**WHAT IS EXPECTED:** Format the lines of text from all of the items below as a Markdown table with the columns Row and Line, numbering each line in order and skipping any blank lines. Leave the pictures out of the table.
(Beginning of MATERIAL PROVIDED)
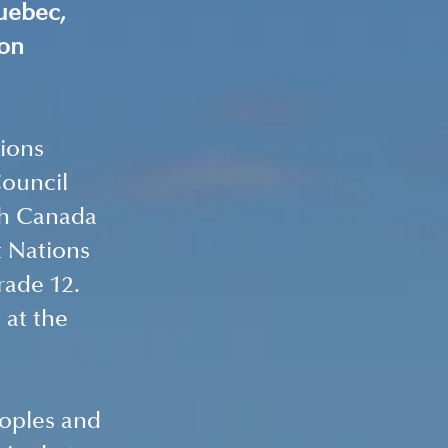
uebec, 
on 
ions 
ouncil 
th Canada 
t Nations 
ade 12. 
at the 
eoples and 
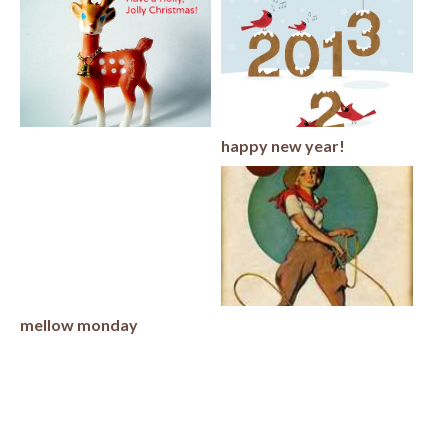
happy new year!
mellow monday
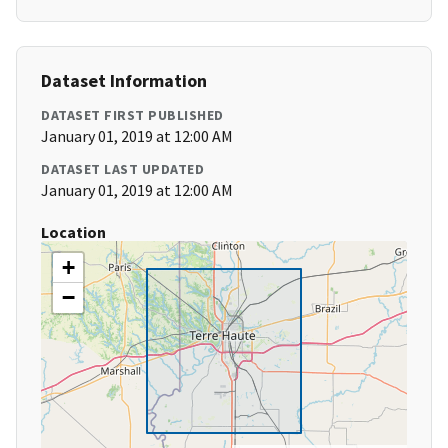
Dataset Information
DATASET FIRST PUBLISHED
January 01, 2019 at 12:00 AM
DATASET LAST UPDATED
January 01, 2019 at 12:00 AM
Location
+
−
(End of MATERIAL PROVIDED)
**COMPLETED TASK:**
| Row | Line |
|---|---|
| 1 | uebec,  |
| 2 | on  |
| 3 | ions  |
| 4 | ouncil  |
| 5 | th Canada  |
| 6 | t Nations  |
| 7 | ade 12.  |
| 8 | at the  |
| 9 | eoples and  |
| 10 | happy new year! |
| 11 | mellow monday |
| 12 | Dataset Information |
| 13 | DATASET FIRST PUBLISHED |
| 14 | January 01, 2019 at 12:00 AM |
| 15 | DATASET LAST UPDATED |
| 16 | January 01, 2019 at 12:00 AM |
| 17 | Location |
| 18 | + |
| 19 | − |